Son zamanlarda iyice artan silahlı ve kanlı olaylar, cinayetler, kundaklamalar, hırsızlıklar, soygunlar, kaçakçılıklar, tecavüzler, bireysel silahlanmalar ve hesaplaşmalara baktığımız zaman;
Kıbrıslı Türkler için “huzur ve güvenden” nasıl söz edebiliriz?
***
“İstikrar” son zamanların “en sihirli” sözcüğü oldu bu ülkedeki iktidar için...
İşin ilginç yanı;
Türkiye’deki hükümet yetkilileri de Kuzey Kıbrıs’a her geldiklerinde;
Söze “istikrar” ile başlayıp, “istikrar” ile bitiriyorlar...
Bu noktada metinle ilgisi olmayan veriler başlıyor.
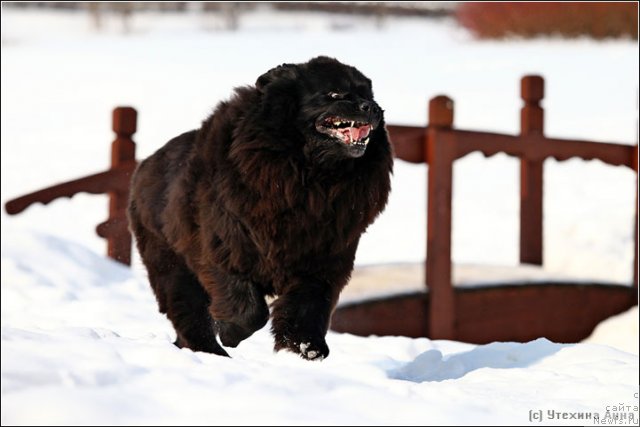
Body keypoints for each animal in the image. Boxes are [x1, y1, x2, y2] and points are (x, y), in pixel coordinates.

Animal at [127, 55, 392, 360]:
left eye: (368, 95)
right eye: (335, 94)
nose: (371, 107)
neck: (311, 178)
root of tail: (144, 166)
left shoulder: (324, 257)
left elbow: (308, 306)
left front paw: (306, 347)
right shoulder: (227, 247)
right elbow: (250, 310)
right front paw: (230, 332)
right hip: (170, 264)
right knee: (187, 310)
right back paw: (210, 352)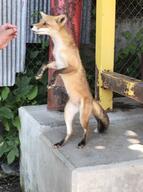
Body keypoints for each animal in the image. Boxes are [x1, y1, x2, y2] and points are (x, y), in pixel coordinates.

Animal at [31, 11, 109, 148]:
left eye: (45, 23)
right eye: (40, 21)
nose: (32, 26)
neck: (59, 47)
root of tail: (92, 98)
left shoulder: (72, 67)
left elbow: (56, 72)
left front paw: (51, 82)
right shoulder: (57, 62)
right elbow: (45, 64)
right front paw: (39, 74)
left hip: (83, 117)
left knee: (87, 129)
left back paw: (82, 143)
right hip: (67, 114)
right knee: (70, 132)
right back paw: (61, 143)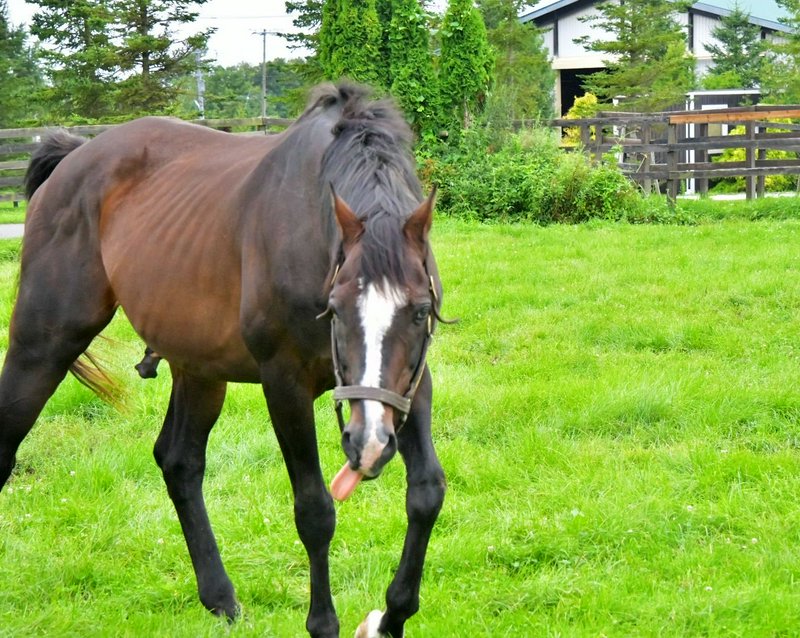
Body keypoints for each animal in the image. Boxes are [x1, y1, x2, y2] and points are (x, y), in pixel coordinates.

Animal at [0, 83, 448, 638]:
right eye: (335, 307)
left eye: (420, 310)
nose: (368, 444)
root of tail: (73, 159)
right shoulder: (285, 385)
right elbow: (315, 511)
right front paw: (323, 622)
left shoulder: (410, 384)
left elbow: (427, 492)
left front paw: (394, 614)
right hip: (41, 346)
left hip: (198, 371)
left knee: (179, 462)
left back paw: (220, 598)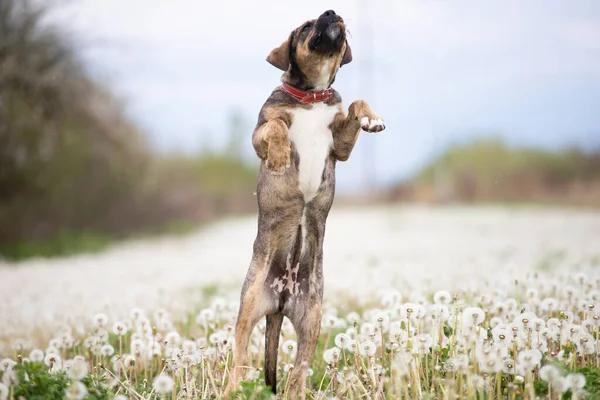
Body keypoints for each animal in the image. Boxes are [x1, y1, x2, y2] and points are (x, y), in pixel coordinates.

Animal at [227, 10, 386, 400]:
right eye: (304, 27)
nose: (332, 13)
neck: (313, 95)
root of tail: (283, 298)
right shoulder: (258, 134)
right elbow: (275, 126)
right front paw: (281, 156)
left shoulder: (340, 147)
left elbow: (356, 104)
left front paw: (372, 117)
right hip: (248, 307)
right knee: (239, 359)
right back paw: (234, 388)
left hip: (312, 320)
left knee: (299, 370)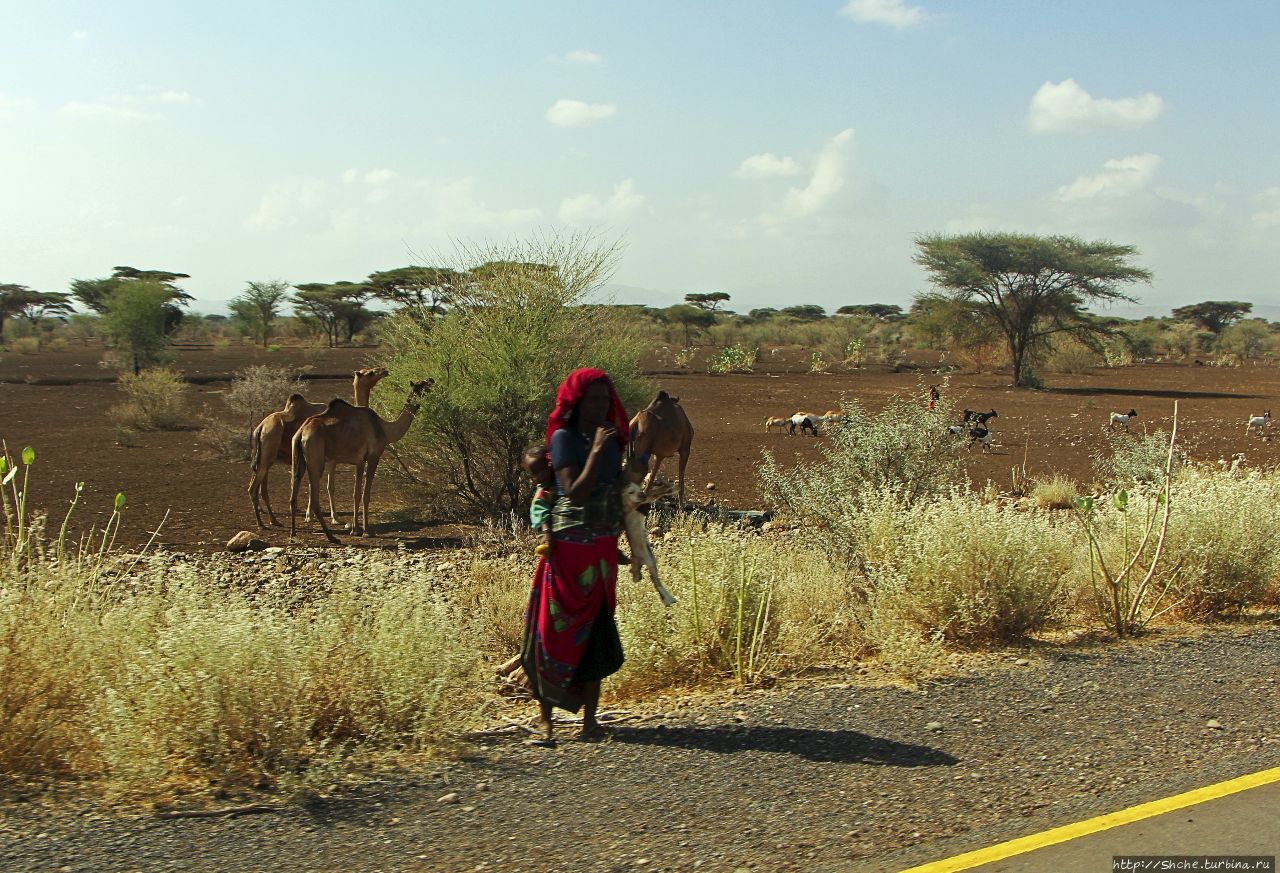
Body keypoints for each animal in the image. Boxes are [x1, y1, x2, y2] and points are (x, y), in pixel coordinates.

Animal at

Kendilerine göre buradaki iktidar “istikrarı” temsil ediyor olabilir.
Öyle ya... Ekonomik reçeteyi onlar yazıyor, buradaki iktidar sahipleri de kayıtsız şartsız uyguluyor. Onlar için “istikrar” bu...
Peki ya suç artışındaki “istikrar” ne olacak?
Ya Devlet otoritesinin hızla dibe vuruşuyla ilgili “istikrar”?
Suç ve suçlu cenneti olma yolundaki “istikrar”?
***
Geçtiğimiz ay halihazırda oturduğum evin kapısına üçüncü bir emniyet kilidi taktırdım.
Ailemin güvenliği açısından bulunduğum bina ve çevresinde tahkim edilmesi gereken her noktayı gözden geçirdim bir daha...
Maddi anlamda zorlansak da, bazı tedbirler aldık...
Ama nereye kadar?
Ülke cehenneme dönmek üzere ve bu cehennem ateşinin sarmalında bir “vaha” yaratmanız da kolay değil...
Ne yapalım yani artık?
Bahçe duvarlarını dikenli tellerle çevirip, kritik bazı noktalara kum torbaları yerleştirerek, mazgallar mı açalım?
Yoksa evlerimizi beton mevzisi haline mi dönüştürelim?
***
Dün Ledra Palace’ın hemen karşısındaki evimizi, 40 yıl önce yapmadığımızı yaparak, kalın çivilerle çaktığımız tahtalarla bu kez “içten” gelen saldırılara karşı tahkim etmek zorunda kaldık.
Biliyorum... Bir süre sonra onların da hakkından gelecekler...
Burası KKTC çünkü... Buradaki rejim, vatandaşının can ve mal güvenliğinden çok;
Oligarşinin “selameti ve güvenliğiyle” ilgilidir.
Maalesef...
(NOT: Bu ülkenin Meclisi, artan suç ve suçlulara karşı caydırıcı ve önleyici yasal düzenlemeler yapmadığı, hükümet edenler ise, ülkeye giriş-çıkışları kontrol altında tutamayıp takip edemediği ve de nüfusunu sayamadığı için haliyle bilemediği sürece, suç ve suçluların sayısındaki artış devam edecektir. Nüfus saptanamadığı için de emniyet güçlerimizin artan suçlar karşısında ihtiyaç duyduğu personel, araç-gereç ve teçhizat da saptanamayacaktır. A.T.)